> **Kutipan halaman**:
Oleh : Ramzi A. Zuhdi
Anggota Komite Perbankan Syariah
Direktur Direktorat Perbankan Syariah, Bank Indonesia

Friday, January 7, 2011

Ikhtisar Undang -Undang No. 21 Tahun 2008 Tentang Perbankan Syariah

PENDAHULUAN

Undang undang No. 21 tahun 2008 yang disahkan pada tanggal 16 Juli
2008 memiliki beberapa ketentuan umum yang menarik untuk dicermati.
Ketentuan umum dimaksud (Pasal 1) adalah merupakan sesuatu yang baru dan
akan memberikan implikasi tertentu, meliputi:

1. Istilah Bank Perkreditan Rakyat yang diubah menjadi Bank Pembiayaan
Rakyat Syariah. Perubahan ini untuk lebih menegaskan adanya perbedaan
antara kredit dan pembiayaan berdasarkan prinsip syariah.

2. Definisi Prinsip Syariah. Dalam definisi dimaksud memiliki dua pesan penting
yaitu (1) prinsip syariah adalah prinsip hukum Islam dan (2) penetapan
pihak/lembaga yang berwenang mengeluarkan fatwa yang menjadi dasar
prinsip syariah.

3. Penetapan Dewan Pengawas Syariah sebagai pihak terafiliasi seperti halnya
akuntan publik, konsultan dan penilai.

4. Definisi pembiayaan yang berubah secara signifikan dibandingkan definisi
yang ada dalam UU sebelumnya tentang perbankan (UU No. 10 tahun 1998).
Dalam definisi terbaru, pembiayaan dapat berupa transaksi bagi hasil,
transaksi sewa menyewa, transaksi jual beli, transaksi pinjam meminjam dan
transaksi sewa menyewa jasa (multijasa).

> **Data yang disediakan**:
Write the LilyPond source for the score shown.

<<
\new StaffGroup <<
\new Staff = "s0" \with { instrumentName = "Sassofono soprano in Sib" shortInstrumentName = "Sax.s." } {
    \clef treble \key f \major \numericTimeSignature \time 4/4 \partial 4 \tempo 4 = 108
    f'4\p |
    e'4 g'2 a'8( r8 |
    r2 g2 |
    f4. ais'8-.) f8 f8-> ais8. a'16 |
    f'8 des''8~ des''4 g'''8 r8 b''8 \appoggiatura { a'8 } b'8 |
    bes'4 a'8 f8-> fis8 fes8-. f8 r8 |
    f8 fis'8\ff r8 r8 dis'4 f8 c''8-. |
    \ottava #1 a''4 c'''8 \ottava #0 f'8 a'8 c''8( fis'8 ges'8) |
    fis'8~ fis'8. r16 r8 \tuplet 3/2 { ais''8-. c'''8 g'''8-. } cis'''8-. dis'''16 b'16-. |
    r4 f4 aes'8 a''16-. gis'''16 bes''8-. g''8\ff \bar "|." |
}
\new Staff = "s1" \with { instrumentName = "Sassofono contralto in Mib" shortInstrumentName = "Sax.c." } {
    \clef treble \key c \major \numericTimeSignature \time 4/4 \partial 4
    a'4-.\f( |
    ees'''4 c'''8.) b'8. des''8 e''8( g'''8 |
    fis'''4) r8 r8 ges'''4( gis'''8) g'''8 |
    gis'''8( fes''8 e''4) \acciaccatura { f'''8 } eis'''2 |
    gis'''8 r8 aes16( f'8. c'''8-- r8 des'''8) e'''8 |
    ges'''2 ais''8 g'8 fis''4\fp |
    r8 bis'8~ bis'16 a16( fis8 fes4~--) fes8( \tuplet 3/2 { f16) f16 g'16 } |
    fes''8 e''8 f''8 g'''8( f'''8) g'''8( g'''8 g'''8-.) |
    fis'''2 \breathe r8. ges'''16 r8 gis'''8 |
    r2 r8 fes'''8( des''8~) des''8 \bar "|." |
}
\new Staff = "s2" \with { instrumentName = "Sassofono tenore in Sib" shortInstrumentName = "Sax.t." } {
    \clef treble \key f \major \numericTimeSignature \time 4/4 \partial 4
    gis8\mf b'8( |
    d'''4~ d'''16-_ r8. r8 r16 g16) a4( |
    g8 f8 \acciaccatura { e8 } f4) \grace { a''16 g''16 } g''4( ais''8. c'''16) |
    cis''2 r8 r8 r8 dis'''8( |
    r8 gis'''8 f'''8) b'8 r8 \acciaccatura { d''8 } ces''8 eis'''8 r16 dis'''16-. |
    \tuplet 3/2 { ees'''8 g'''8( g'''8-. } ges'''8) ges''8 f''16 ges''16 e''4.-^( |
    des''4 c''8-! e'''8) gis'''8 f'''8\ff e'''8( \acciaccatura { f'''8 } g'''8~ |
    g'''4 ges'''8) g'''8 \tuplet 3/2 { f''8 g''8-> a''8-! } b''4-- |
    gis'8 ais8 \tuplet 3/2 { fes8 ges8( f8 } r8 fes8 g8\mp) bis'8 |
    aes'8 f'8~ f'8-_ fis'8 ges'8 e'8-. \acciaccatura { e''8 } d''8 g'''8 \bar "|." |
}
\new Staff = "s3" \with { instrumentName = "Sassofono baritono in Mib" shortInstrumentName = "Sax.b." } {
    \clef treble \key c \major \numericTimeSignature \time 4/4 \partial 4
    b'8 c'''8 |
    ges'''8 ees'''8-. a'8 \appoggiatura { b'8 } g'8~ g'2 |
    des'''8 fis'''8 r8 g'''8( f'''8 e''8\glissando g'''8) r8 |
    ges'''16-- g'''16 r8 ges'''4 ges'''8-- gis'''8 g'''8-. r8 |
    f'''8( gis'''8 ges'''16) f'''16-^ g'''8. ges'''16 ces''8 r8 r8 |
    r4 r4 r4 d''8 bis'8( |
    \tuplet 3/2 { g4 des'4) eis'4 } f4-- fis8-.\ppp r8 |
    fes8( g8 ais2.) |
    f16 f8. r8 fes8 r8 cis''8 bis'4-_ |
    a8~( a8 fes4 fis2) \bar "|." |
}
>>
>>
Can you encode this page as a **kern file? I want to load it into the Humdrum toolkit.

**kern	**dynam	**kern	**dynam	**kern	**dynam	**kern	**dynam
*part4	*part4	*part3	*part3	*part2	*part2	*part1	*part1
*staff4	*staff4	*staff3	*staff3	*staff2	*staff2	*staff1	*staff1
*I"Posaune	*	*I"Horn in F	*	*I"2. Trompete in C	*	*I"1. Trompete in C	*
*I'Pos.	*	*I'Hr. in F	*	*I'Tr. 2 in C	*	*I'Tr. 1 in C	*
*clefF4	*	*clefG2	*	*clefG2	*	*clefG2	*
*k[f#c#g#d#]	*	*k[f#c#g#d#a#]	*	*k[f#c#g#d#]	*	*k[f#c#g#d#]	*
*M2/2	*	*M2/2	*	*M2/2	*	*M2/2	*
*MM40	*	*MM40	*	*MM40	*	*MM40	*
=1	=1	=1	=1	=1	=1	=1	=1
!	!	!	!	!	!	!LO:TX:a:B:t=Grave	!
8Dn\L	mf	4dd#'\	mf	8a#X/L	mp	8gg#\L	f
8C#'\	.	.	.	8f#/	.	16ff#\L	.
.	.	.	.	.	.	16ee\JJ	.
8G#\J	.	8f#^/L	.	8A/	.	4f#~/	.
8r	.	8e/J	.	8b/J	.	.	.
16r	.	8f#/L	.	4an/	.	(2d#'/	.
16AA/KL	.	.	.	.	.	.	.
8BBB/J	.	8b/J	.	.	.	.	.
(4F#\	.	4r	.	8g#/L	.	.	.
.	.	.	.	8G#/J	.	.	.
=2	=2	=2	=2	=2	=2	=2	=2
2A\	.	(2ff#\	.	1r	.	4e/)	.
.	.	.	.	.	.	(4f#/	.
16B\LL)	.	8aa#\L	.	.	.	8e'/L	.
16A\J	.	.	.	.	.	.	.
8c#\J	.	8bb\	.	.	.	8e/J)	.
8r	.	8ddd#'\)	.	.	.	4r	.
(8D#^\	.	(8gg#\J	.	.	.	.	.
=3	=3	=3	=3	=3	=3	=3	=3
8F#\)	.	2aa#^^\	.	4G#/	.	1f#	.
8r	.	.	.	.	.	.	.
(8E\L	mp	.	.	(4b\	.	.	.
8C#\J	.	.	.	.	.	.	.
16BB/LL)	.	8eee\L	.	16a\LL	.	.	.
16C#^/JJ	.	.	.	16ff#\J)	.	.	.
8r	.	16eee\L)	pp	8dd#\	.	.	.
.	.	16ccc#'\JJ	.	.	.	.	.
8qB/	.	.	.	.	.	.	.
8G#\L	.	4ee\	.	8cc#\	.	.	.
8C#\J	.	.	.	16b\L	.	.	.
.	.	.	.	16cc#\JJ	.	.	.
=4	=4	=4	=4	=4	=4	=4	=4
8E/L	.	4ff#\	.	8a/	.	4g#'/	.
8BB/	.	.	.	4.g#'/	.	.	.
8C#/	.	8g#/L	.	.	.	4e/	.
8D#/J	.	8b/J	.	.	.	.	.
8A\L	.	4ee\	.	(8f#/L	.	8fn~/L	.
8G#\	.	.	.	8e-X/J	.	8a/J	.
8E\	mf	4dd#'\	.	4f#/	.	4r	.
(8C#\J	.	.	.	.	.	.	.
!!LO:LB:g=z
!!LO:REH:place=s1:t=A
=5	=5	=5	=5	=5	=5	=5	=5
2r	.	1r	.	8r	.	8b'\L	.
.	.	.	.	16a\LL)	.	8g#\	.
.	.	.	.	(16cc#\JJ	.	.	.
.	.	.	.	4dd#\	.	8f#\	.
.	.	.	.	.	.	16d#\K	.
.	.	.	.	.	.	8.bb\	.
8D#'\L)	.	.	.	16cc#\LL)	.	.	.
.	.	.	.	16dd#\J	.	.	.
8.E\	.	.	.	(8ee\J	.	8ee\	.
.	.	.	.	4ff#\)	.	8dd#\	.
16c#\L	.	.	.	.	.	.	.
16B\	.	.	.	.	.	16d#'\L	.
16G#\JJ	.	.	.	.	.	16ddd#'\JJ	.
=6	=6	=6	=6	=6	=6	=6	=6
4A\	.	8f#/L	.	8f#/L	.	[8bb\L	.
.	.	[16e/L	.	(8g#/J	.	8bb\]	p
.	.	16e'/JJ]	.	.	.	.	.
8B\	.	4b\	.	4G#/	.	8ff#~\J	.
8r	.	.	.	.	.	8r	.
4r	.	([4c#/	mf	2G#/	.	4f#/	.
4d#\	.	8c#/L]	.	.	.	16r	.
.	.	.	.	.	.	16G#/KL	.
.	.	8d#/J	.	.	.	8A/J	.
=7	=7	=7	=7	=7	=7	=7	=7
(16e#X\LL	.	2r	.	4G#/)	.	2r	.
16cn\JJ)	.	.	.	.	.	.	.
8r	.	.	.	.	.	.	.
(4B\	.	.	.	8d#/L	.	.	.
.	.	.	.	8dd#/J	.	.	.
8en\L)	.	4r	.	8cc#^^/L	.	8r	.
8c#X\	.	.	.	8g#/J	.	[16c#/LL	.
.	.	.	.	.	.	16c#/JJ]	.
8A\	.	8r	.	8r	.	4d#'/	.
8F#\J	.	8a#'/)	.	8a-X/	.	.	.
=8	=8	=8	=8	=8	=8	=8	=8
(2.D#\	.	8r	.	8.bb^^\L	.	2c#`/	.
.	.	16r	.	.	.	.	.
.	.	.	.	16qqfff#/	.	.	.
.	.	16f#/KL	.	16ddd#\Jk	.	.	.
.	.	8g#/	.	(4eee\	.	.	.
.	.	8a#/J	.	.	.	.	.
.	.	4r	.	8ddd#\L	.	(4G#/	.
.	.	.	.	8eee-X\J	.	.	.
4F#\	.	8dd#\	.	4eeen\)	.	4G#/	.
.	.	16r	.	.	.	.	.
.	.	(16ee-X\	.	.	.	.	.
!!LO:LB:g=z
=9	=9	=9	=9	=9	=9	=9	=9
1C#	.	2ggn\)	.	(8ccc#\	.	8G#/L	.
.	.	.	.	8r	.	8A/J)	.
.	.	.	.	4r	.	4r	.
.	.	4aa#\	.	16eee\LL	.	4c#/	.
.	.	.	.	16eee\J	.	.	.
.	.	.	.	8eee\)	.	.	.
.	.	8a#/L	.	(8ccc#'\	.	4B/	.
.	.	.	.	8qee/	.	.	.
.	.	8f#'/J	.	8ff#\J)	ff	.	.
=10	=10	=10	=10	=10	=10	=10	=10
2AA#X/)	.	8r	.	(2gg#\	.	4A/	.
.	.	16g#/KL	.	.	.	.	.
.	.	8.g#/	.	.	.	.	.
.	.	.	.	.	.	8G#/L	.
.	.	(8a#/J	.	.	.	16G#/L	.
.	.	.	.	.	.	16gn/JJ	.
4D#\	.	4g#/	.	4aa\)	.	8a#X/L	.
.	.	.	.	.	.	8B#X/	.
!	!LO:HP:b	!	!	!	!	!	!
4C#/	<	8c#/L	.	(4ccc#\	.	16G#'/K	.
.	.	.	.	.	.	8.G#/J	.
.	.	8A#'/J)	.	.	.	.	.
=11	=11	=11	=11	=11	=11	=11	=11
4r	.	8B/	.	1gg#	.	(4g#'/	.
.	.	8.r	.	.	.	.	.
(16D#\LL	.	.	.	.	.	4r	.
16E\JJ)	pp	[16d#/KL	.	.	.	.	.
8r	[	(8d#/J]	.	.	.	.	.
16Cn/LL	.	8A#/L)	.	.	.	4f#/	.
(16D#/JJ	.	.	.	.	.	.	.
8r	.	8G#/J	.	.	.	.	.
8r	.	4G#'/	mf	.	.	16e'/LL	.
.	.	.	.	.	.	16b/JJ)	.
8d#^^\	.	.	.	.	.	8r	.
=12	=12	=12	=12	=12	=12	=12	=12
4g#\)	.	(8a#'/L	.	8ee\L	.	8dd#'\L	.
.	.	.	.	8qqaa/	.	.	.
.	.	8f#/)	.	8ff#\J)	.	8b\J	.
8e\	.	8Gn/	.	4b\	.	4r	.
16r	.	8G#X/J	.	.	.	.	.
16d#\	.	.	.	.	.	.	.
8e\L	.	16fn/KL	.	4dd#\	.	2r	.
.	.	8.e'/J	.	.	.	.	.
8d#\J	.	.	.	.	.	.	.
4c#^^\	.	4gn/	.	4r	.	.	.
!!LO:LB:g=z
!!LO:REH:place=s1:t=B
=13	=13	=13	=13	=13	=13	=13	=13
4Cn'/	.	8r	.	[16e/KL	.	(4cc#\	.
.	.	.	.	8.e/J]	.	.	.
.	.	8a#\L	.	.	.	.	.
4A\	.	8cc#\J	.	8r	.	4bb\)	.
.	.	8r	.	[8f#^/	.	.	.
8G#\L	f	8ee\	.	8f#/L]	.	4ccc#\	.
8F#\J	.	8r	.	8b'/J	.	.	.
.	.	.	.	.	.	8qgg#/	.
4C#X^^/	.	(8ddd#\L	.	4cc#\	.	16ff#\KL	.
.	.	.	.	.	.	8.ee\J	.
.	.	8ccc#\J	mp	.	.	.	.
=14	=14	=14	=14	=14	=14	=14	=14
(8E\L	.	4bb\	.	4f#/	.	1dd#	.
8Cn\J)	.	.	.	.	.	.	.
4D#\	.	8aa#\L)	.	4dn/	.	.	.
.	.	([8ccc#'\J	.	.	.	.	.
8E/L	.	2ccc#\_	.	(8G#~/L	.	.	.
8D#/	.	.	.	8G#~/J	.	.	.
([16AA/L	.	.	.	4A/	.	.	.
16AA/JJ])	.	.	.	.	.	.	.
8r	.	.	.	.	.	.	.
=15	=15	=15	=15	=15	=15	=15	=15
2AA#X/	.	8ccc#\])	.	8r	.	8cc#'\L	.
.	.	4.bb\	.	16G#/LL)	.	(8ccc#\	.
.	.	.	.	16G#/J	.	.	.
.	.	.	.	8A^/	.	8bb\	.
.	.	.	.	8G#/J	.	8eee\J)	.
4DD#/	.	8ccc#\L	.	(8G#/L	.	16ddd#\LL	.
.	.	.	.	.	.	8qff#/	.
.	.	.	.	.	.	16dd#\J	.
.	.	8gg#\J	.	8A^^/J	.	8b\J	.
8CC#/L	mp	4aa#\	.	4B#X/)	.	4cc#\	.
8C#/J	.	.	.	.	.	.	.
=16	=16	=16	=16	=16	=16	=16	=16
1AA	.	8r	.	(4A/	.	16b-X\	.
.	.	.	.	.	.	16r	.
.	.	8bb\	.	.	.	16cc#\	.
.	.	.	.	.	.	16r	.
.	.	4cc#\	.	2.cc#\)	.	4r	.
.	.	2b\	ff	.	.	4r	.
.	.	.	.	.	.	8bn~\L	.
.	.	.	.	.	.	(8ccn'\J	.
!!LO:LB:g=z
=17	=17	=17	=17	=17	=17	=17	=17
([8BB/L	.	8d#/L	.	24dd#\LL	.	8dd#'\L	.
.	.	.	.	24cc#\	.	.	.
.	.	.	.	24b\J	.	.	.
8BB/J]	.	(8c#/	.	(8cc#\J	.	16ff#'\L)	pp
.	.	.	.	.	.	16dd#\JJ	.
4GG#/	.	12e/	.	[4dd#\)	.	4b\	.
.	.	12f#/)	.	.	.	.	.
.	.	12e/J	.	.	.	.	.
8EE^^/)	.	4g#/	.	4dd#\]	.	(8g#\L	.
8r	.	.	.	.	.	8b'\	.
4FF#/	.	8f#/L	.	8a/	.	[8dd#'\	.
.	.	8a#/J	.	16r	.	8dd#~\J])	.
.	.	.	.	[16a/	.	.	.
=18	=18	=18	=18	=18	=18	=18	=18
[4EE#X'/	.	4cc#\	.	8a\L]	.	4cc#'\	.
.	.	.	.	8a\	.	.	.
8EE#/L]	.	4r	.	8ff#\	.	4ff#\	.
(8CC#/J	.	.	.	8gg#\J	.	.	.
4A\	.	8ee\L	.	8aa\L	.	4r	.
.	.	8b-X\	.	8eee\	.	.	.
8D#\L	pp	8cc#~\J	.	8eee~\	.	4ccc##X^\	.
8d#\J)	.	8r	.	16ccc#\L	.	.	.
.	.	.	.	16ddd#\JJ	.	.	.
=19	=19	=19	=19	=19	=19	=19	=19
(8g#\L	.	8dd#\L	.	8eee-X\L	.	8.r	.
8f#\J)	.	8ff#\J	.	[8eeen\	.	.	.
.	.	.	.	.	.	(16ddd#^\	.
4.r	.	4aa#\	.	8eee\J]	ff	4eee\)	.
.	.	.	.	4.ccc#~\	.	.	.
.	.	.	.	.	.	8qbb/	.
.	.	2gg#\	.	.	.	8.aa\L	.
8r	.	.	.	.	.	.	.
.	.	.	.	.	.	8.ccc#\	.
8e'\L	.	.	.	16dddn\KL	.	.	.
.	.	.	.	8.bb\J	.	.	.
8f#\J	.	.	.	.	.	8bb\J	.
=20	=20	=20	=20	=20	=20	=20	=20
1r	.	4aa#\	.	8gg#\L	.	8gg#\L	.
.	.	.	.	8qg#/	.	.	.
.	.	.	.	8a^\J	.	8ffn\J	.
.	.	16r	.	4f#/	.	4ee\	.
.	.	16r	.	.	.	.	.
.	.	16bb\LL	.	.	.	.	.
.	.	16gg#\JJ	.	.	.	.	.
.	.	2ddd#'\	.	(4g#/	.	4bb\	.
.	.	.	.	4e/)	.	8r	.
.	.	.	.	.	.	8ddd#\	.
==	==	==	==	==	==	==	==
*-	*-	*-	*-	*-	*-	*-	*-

> **Tugas yang diberikan 1**:
Jawablah pertanyaan berikut berdasarkan kutipan tentang UU Perbankan Syariah.
(a) Pada tanggal berapa Undang-Undang No. 21 tahun 2008 disahkan?
(b) Istilah Bank Perkreditan Rakyat diubah menjadi apa?
(c) Undang-undang perbankan sebelumnya yang disebut dalam kutipan itu bernomor dan bertahun berapa?
> **Tugas yang diberikan 2**:
Salin persis bagian dari kutipan tentang UU Perbankan Syariah yang diawali kata-kata yang memuat "1. Istilah Bank" dan diakhiri dengan "berdasarkan prinsip syariah.".
> **Tugas yang diberikan 3**:
Sebutkan semua jenis transaksi yang dapat menjadi bentuk pembiayaan menurut definisi terbaru dalam kutipan tentang UU Perbankan Syariah.

> **Jawaban 1**:
(a) Tanggal 16 Juli 2008.
(b) Bank Pembiayaan Rakyat Syariah.
(c) UU No. 10 tahun 1998.

> **Jawaban 2**:
1. Istilah Bank Perkreditan Rakyat yang diubah menjadi Bank Pembiayaan
Rakyat Syariah. Perubahan ini untuk lebih menegaskan adanya perbedaan
antara kredit dan pembiayaan berdasarkan prinsip syariah.

> **Jawaban 3**:
1. Transaksi bagi hasil
2. Transaksi sewa menyewa
3. Transaksi jual beli
4. Transaksi pinjam meminjam
5. Transaksi sewa menyewa jasa (multijasa)